As esperanças conservadoras norte-americanas de limpar o ar pesado que paira há muito sobre o governo depositam-se por estes dias num pequeníssimo documento de três páginas a que vêm chamando, em porções semelhantes de mistério e promessa, o “memo”. Trata-se de um documento ultrassecreto, redigido pela equipa de um dos mais leais homens que o presidente tem no Congresso, Devin Nunes, e que alegadamente conta como no período eleitoral um grupo de agentes do FBI usou informação conseguida com dinheiro democrata para justificar uma escuta a um alto responsável da campanha de Donald Trump.
Isso, pelo menos, é o que prometem Nunes e o punhado de republicanos que leram o documento, que deve ser publicado ainda esta semana ou, o mais tardar, segunda-feira. Comentadores e figuras conservadoras, assistindo às voltas que o procurador especial Robert Mueller vai descrevendo em torno do círculo íntimo do presidente, agarram-se à promessa do documento de Nunes: se é verdade que o FBI, ainda sob o governo de Barack Obama, alimentou a investigação aos laços russos de Trump com informações angariadas, mesmo que indiretamente, pela campanha democrata, então há uma via aberta para a tese de que tudo se trata de uma conspiração de Estado contra Trump.
A verdadeira conspiração, no entanto, parece ser a criada por Nunes. Na quarta-feira, o novo diretor do FBI e o vice-procurador-geral norte-americano foram à Casa Branca para tentar convencer o presidente a impedir a publicação do documento. Não o conseguiram, como seria de esperar, mas, em comunicado, Christopher Wray – que Trump escolheu para suceder a James Comey na direção do FBI – e Rod Rosenstein, o mais alto funcionário do Ministério da Justiça ligado à investigação russa, defenderam que o memorando não deve ser publicado.
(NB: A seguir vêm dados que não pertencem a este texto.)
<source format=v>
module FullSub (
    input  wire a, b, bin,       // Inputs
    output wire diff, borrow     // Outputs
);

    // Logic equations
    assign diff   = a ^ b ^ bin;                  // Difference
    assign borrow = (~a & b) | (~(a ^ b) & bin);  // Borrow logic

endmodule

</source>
Dizem-se ambos “muito preocupados” com “as omissões de material que prejudicam fundamentalmente a correção do memorando”. Os democratas no Comité dos Serviços de Informação, que aprovou a publicação do documento, diz o mesmo e defende, além disso, que deve ser autorizada a publicar um documento próprio, contrariando e explicando as omissões do de Nunes. Na segunda-feira, foram impedidos de o fazer.
Contra Mueller
O documento pode ter consequências que vão para lá dos normais debates em realidade paralela que pululam por Washington. Os conservadores norte-americanos tentam há meses enfraquecer a investigação de Mueller sobre os casos da ligação russa e possível obstrução à justiça. O “memo” de Nunes é apenas a mais recente encarnação deste esforço e pode comprometer a reputação de Rod Rosenstein, que é um dos nomeados de Trump, mas é também um procurador de carreira que age com muita independência – “está do meu lado?”, ter-lhe-á perguntado recentemente Trump, diz a CNN.
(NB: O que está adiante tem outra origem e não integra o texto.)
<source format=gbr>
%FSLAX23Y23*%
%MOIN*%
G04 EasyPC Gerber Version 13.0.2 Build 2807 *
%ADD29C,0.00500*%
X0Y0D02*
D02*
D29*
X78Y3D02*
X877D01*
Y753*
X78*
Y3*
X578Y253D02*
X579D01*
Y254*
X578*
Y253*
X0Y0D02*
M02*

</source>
No documento, Rosenstein é nomeado como um dos responsáveis pela escuta telefónica a Carter Page, alegadamente fundamentada com informações do dossier em que um antigo espião britânico diz que Trump está comprometido pelo KGB. Ora, Rosenstein é também o homem que substituiu Jeff Sessions na ligação do Ministério da Justiça à investigação de Mueller quando o procurador-geral se afastou do caso contra a vontade de Trump. É ele quem aprova ou limita as ações do procurador especial e o presidente pode servir-se das alegações de Nunes para o despedir sem grande alarido. Os democratas podem contestar o “memo”, mas terão mais dificuldades porque as informações que o podem desdizer são confidenciais.